I have a recurring vision of goodness and light that visits my heart lately.
A vision of clarity and purpose that surrounds, though not quite clear how is more a vision of submission and allowing. A vision of gratitude of purpose.
A vision of knowing and accepting all that is and all that is to be.
I was led to read an email from an acquaintance yesterday where she happen to mention the Ouroborus of ancient mythologies.
I have been thinking of such cycles of life of late that ebb and flow. And not surprised by the coincidence that this symbol appeared in my day.
As I’ve lately contemplated the cycle of life as new babies are on the way. Perhaps to match their great grandparents’ birthdates, no doubt (loving the multiple layers of coincidence).
I write today with purpose. Surprisingly, my purpose is to share my own ideas and passions. Yes, purpose to share my purpose…
I ponder how long it has taken me to arrive here to purpose…
This journey of mine has been life. Nothing more, nothing less. Just a bumpy, crazy, ebbing journey of love, light, and expansion.
Life, no doubt, is not always such for me or for most. Life has those, not-so-pretty moments. Those moments when your heart feels like it has been cut from your chest and left at your feet. And life has those moments where your heart hums and floats before you with wings of its own. Life is always ebbing, flowing.
Getting back to purpose…
I have spent the past 72 months distracted and avoiding my life’s purpose. I am easily distracted, no doubt. And I have gleaned wisdom exponentially.
So, I would not change one single thing or decision made these past 72 months. Beautiful, is it not? How do all of the tools that we need find us right on time?

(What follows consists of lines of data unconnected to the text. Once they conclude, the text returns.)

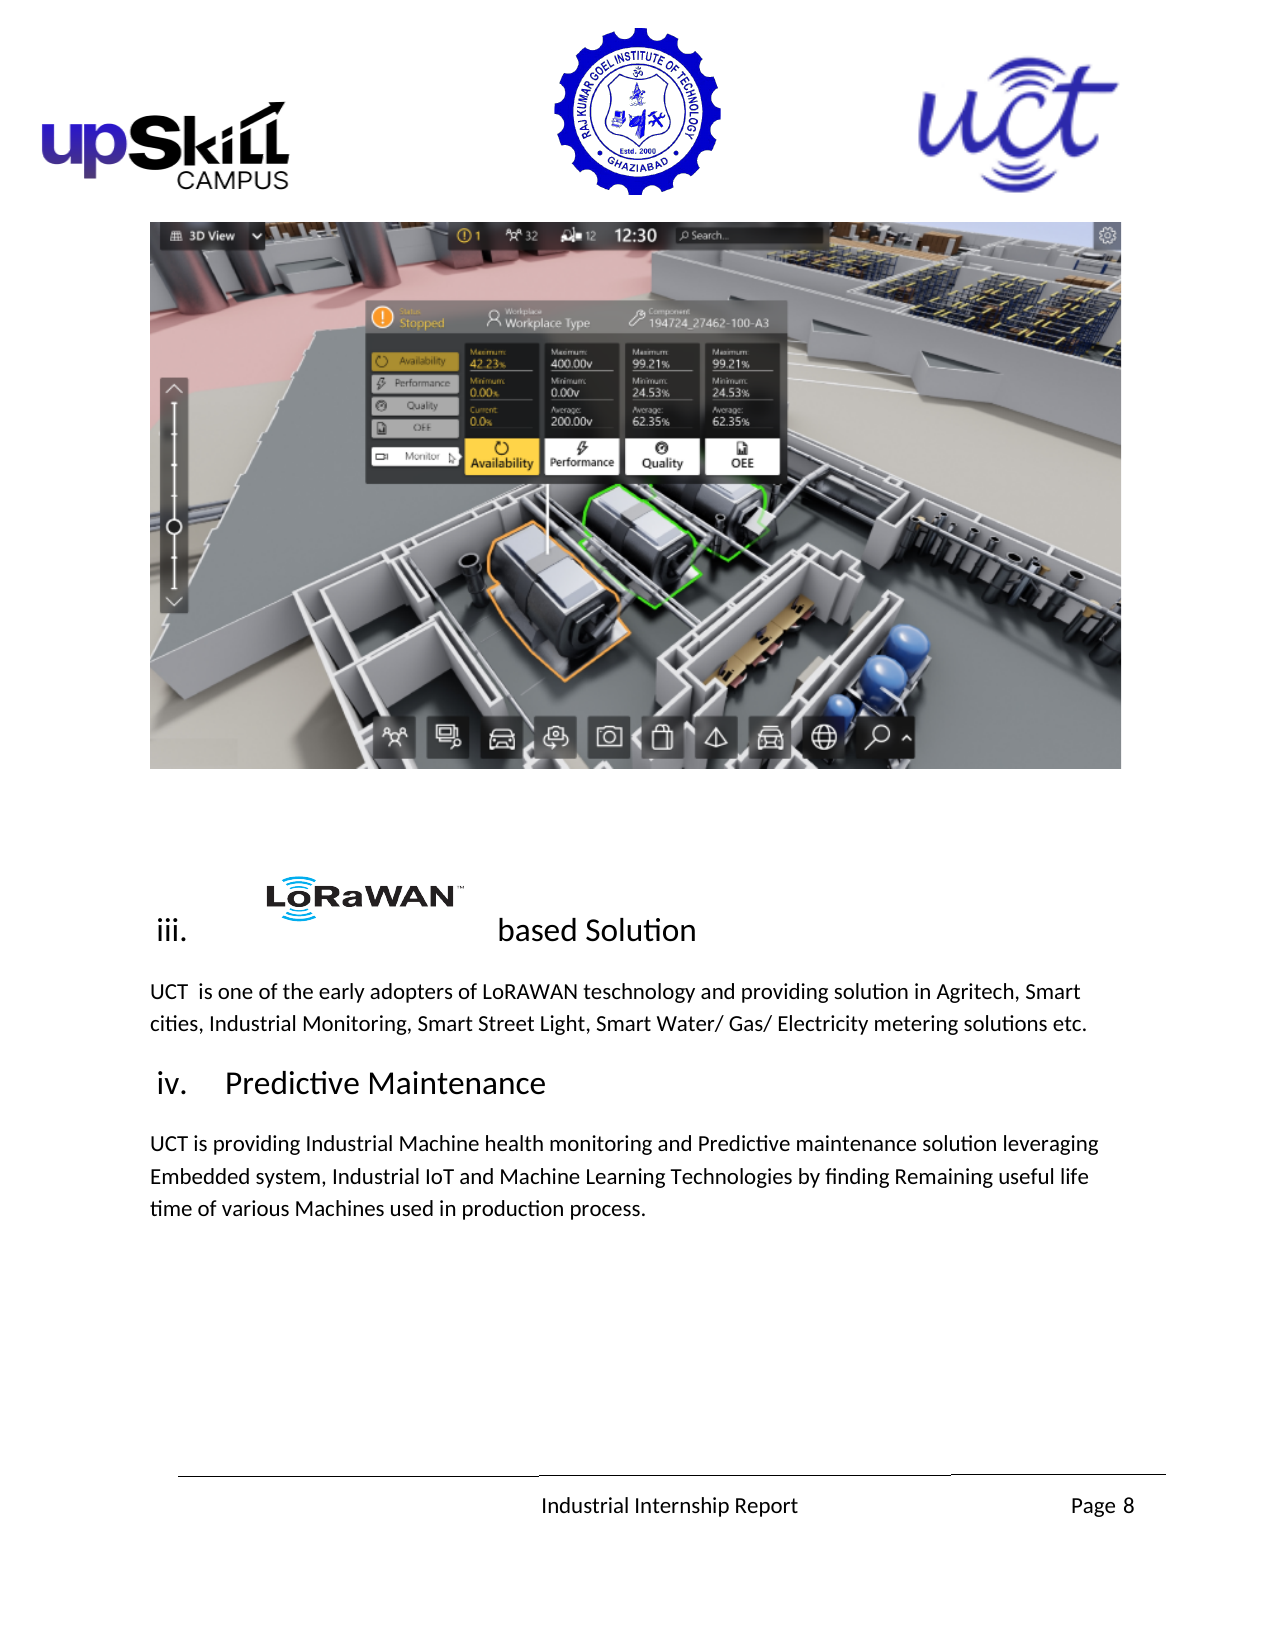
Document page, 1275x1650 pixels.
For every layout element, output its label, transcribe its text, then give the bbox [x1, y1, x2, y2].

list based Solution [187, 847, 1134, 950]
picture [554, 28, 721, 195]
picture [915, 46, 1125, 195]
picture [0, 84, 332, 195]
list Predictive Maintenance [187, 1062, 1134, 1103]
text UCT is one of the early adopters of LoRAWAN teschnology and providing solution in Agritech, Smart cities, Industrial Monitoring, Smart Street Light, Smart Water/ Gas/ Electricity metering solutions etc. [150, 977, 1134, 1037]
picture [150, 222, 1122, 769]
picture [225, 846, 492, 942]
text UCT is providing Industrial Machine health monitoring and Predictive maintenance solution leveraging Embedded system, Industrial IoT and Machine Learning Technologies by finding Remaining useful life time of various Machines used in production process. [150, 1129, 1134, 1222]
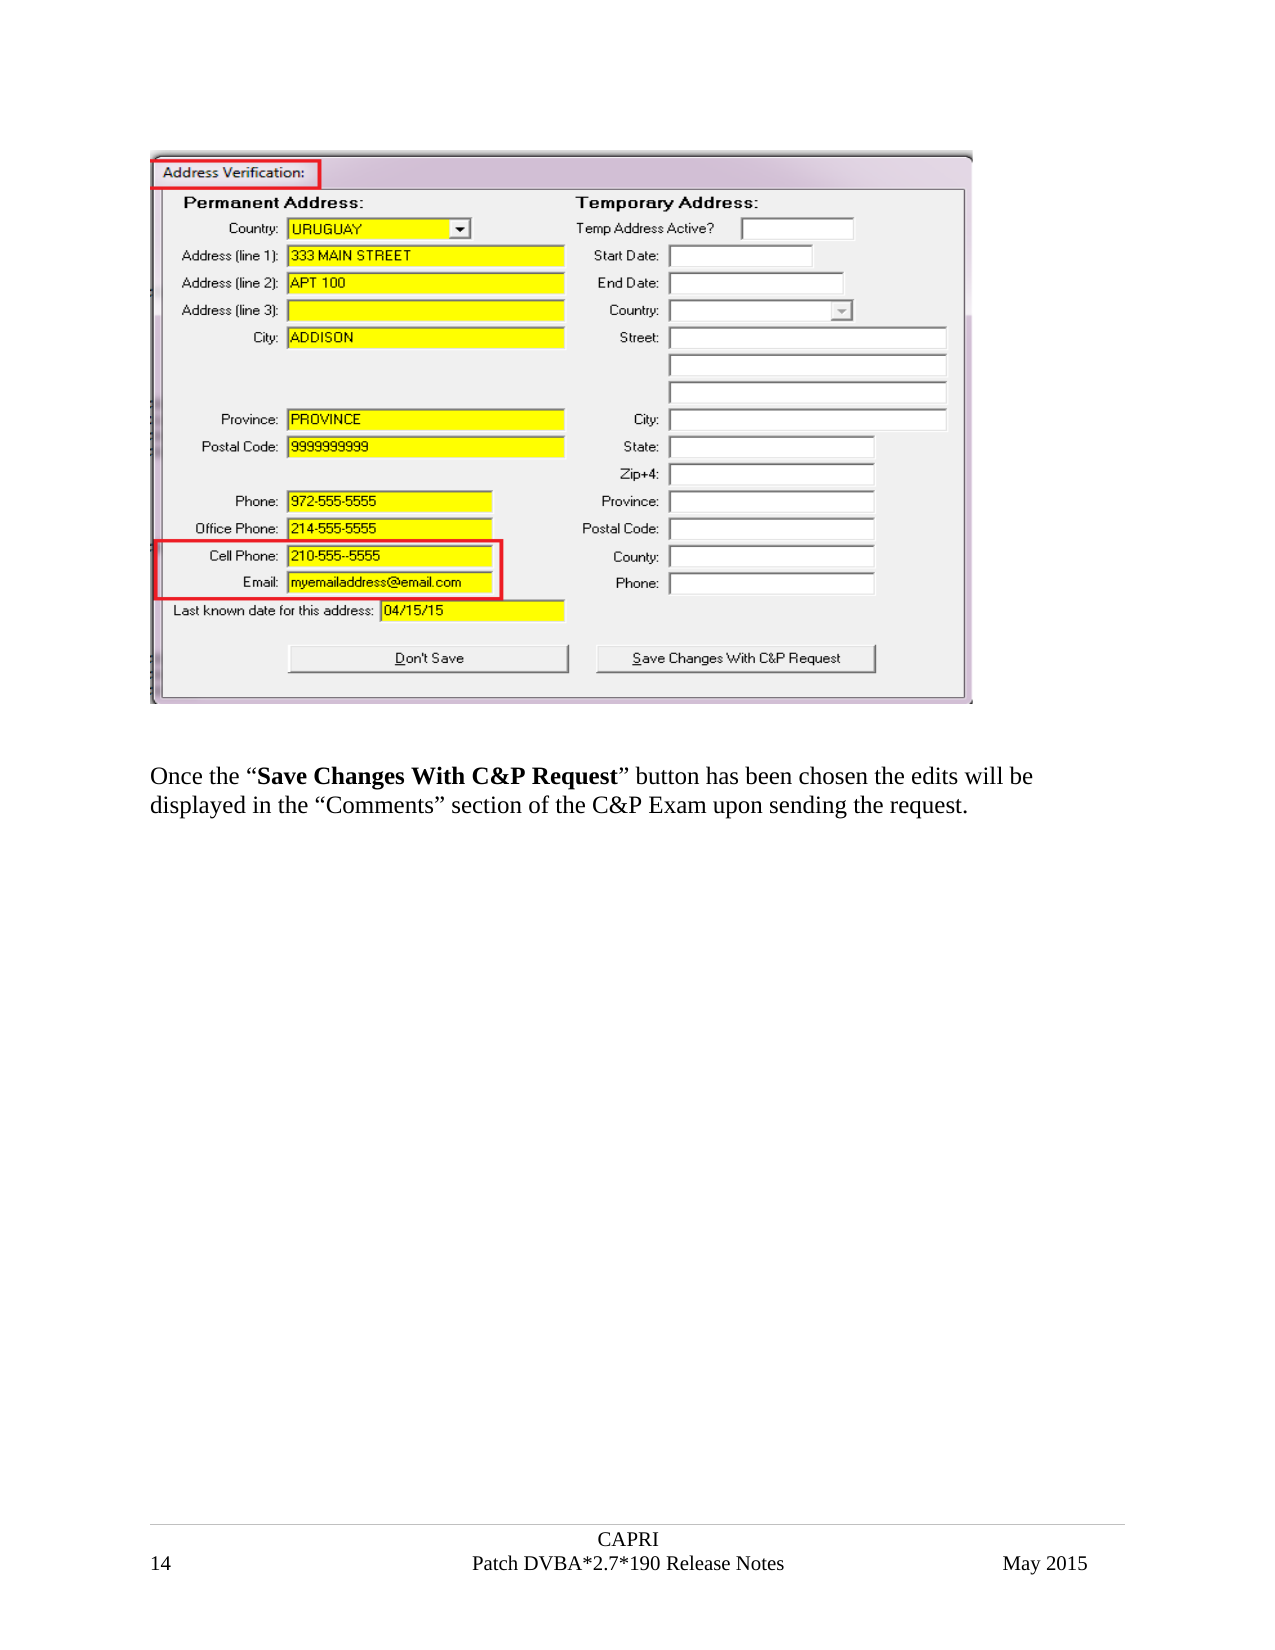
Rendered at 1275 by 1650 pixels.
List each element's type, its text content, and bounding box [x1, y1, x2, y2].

text Once the “Save Changes With C&P Request” button has been chosen the edits will be displayed in the “Comments” section of the C&P Exam upon sending the request. [150, 761, 1125, 819]
picture [150, 150, 973, 704]
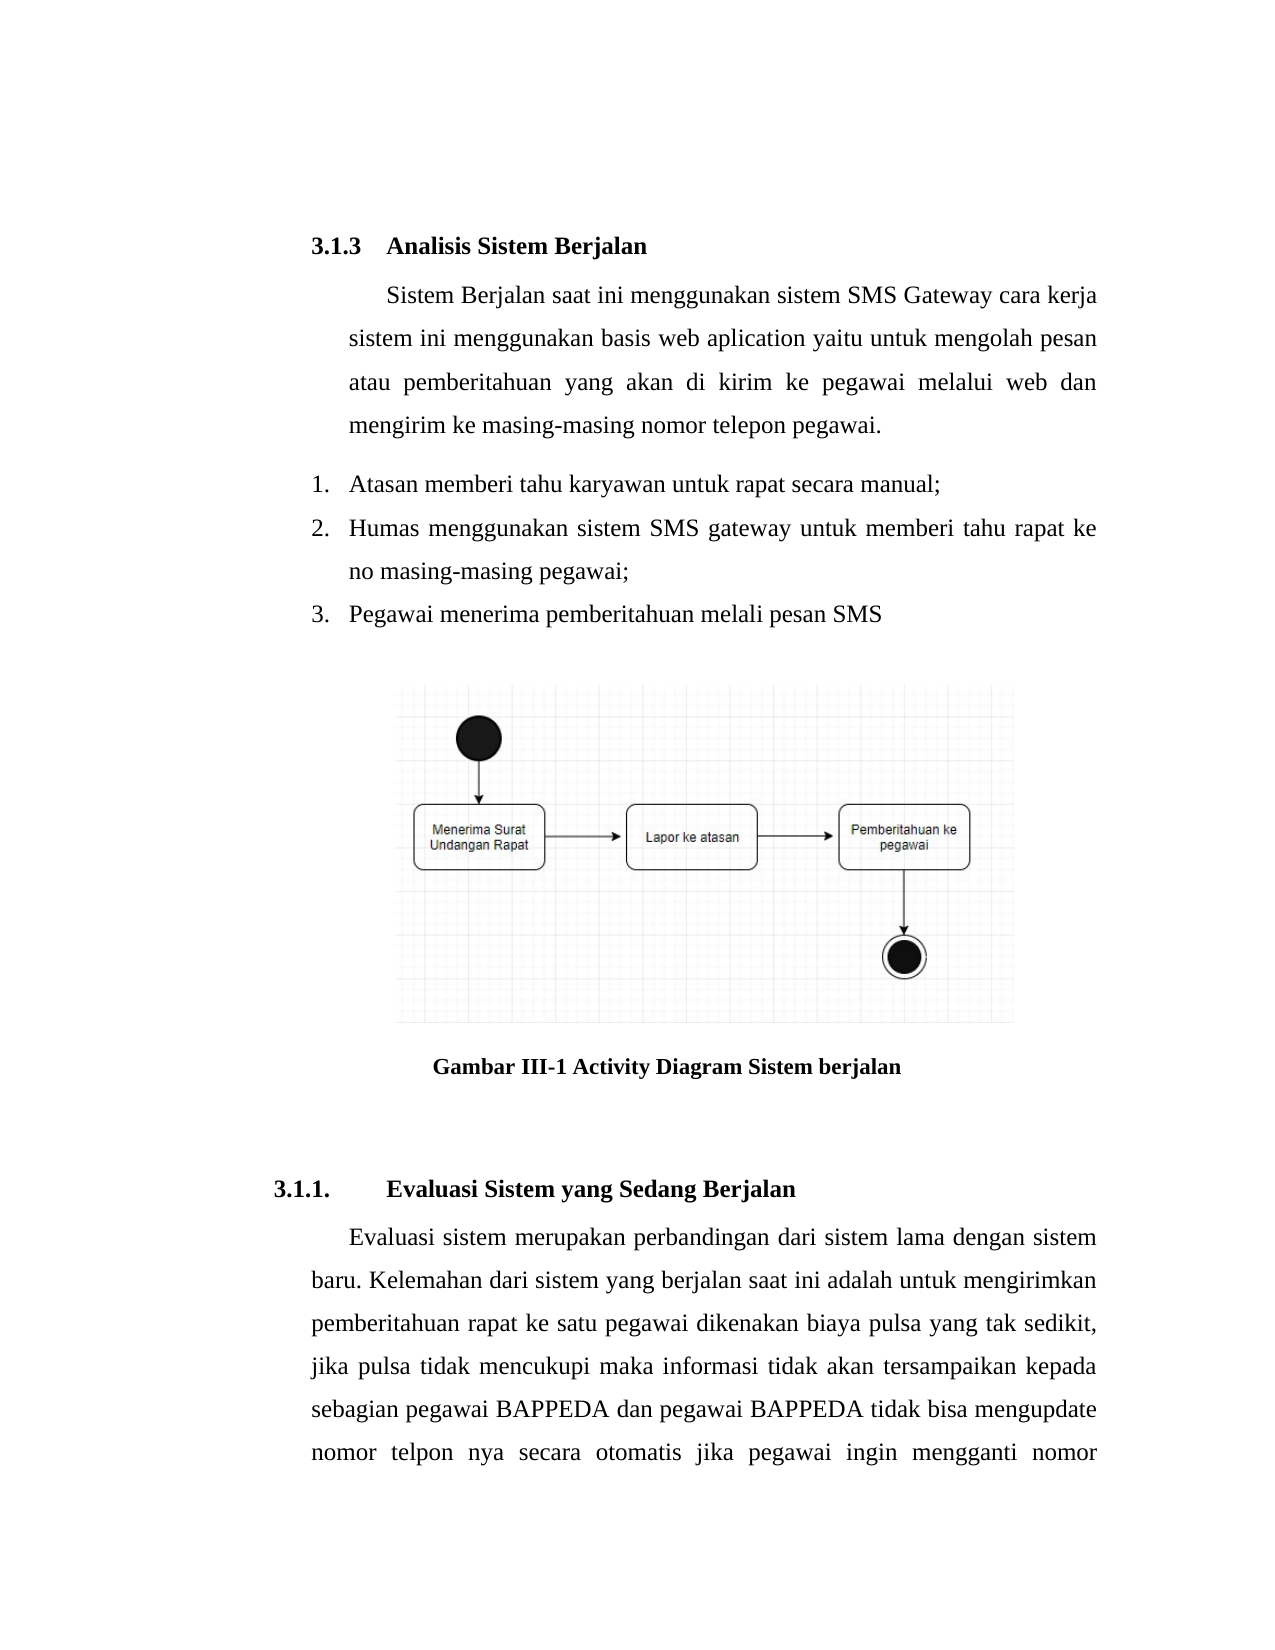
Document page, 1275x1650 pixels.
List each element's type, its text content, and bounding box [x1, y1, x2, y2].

picture [395, 685, 1014, 1023]
text Gambar III-1 Activity Diagram Sistem berjalan [236, 1053, 1098, 1080]
list Pegawai menerima pemberitahuan melali pesan SMS [311, 599, 1098, 628]
subtitle Analisis Sistem Berjalan [311, 231, 1098, 260]
list Atasan memberi tahu karyawan untuk rapat secara manual; [311, 469, 1098, 498]
list Humas menggunakan sistem SMS gateway untuk memberi tahu rapat ke no masing-masing pegawai; [311, 513, 1098, 584]
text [311, 1222, 1098, 1466]
text Evaluasi Sistem yang Sedang Berjalan [274, 1174, 1098, 1203]
text Sistem Berjalan saat ini menggunakan sistem SMS Gateway cara kerja sistem ini menggunakan basis web aplication yaitu untuk mengolah pesan atau pemberitahuan yang akan di kirim ke pegawai melalui web dan mengirim ke masing-masing nomor telepon pegawai. [349, 280, 1098, 438]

My avoidance has been due to fear. Fear of the unknown and uncertainty, yes. And mostly fears of rejection and confrontation. Fear sharing my truth because I am fearful of what others will think and what others will say.
Today, I begin new. I begin to share my purpose and my intentions are exactly to inspire thoughts and conversation and this is impossible without some confrontation and even some rejection.
Because my message and my purpose are far bigger than my own fear and more valuable to the enlightenment and expansion of others.
I share one simple trick for empowering purposes, though not always easy to implement.
The one simple step in empowering purpose is the act of submission and letting go control of the outcome of a situation.
Not knowing how exactly is simple though not easy. And knowing the what, having the endpoint fixated upon your compass is crucial. Simply trust that this is all that is needed now.